But suppose in addition to the means and the confidence intervals, we want to get a sense of the actual observations that led to these values. We can plot these observations by adding a geom_jitter layer using the original RT values from the lexdec dataframe.

ggplot(d_s3,aes(x=NativeLanguage,y=RT))+
  geom_bar(stat="identity", position=position_dodge(), fill="lightgray",color="darkgray") +
  geom_jitter(data=lexdec,aes(y=RT),alpha=.25,color="red") +
  geom_errorbar(aes(ymin=bootsci_low, ymax=bootsci_high, x=NativeLanguage, width=0.25), position=position_dodge(0.9)) +
  coord_cartesian(ylim=c(5,8)) +
  xlab("Native Langauge") +
  ylab("Log-transformed response time")

A violin plot

Violin plots provide another means of visualizing the distribution of responses.
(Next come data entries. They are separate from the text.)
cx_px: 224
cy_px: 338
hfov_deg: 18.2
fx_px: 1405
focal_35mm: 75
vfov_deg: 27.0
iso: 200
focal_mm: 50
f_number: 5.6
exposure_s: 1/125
To understand violin plots, we start by visualizing the density of a distribution, in this case the distribution of RTs.

ggplot(lexdec,aes(x=RT))+
  geom_density()

We can add information to this plot with additonal aesthetics.
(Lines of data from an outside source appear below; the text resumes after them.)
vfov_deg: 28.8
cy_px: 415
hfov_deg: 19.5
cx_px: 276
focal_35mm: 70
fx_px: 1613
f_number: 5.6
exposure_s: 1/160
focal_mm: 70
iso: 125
ggplot(lexdec,aes(x=RT,fill=NativeLanguage))+
  geom_density(alpha=0.5)

A violin plot effectively flips this information on its side:

ggplot(lexdec,aes(y=RT,x=NativeLanguage))+
  geom_violin()

To add back in information about mean values, we can add a geom_boxplot layer.

ggplot(lexdec,aes(y=RT,x=NativeLanguage))+
  geom_violin() +
  geom_boxplot(notch=T,width=.25)

We could also add in information about the mean and confidence intervals; we’ve computed those values in d_s3 above.
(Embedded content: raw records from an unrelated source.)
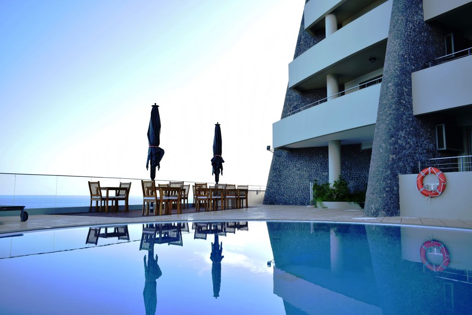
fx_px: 354
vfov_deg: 48.0
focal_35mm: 27
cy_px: 158
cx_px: 236
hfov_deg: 67.4
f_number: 4.5
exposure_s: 1/320
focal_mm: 18
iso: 200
ggplot(lexdec,aes(y=RT,x=NativeLanguage))+
  geom_violin() +
  geom_point(data=d_s3,aes(y=RT,x=NativeLanguage),shape=95,size=5) +
  geom_errorbar(data=d_s3,aes(ymin=bootsci_low, ymax=bootsci_high, x=NativeLanguage, width=0.25))

And of course, we can customize the color information and other attributes.

ggplot(lexdec,aes(y=RT,x=NativeLanguage,fill=NativeLanguage))+
  geom_violin() +
  geom_point(data=d_s3,aes(y=RT,x=NativeLanguage),shape=95,size=5,color="white") +
  geom_errorbar(data=d_s3,aes(ymin=bootsci_low, ymax=bootsci_high, x=NativeLanguage, width=0.25),color="white") +
  scale_fill_manual(values=c("blue","red")) +
  xlab("Native Language") +
  ylab("Log-transformed response time") +
  guides(fill=FALSE)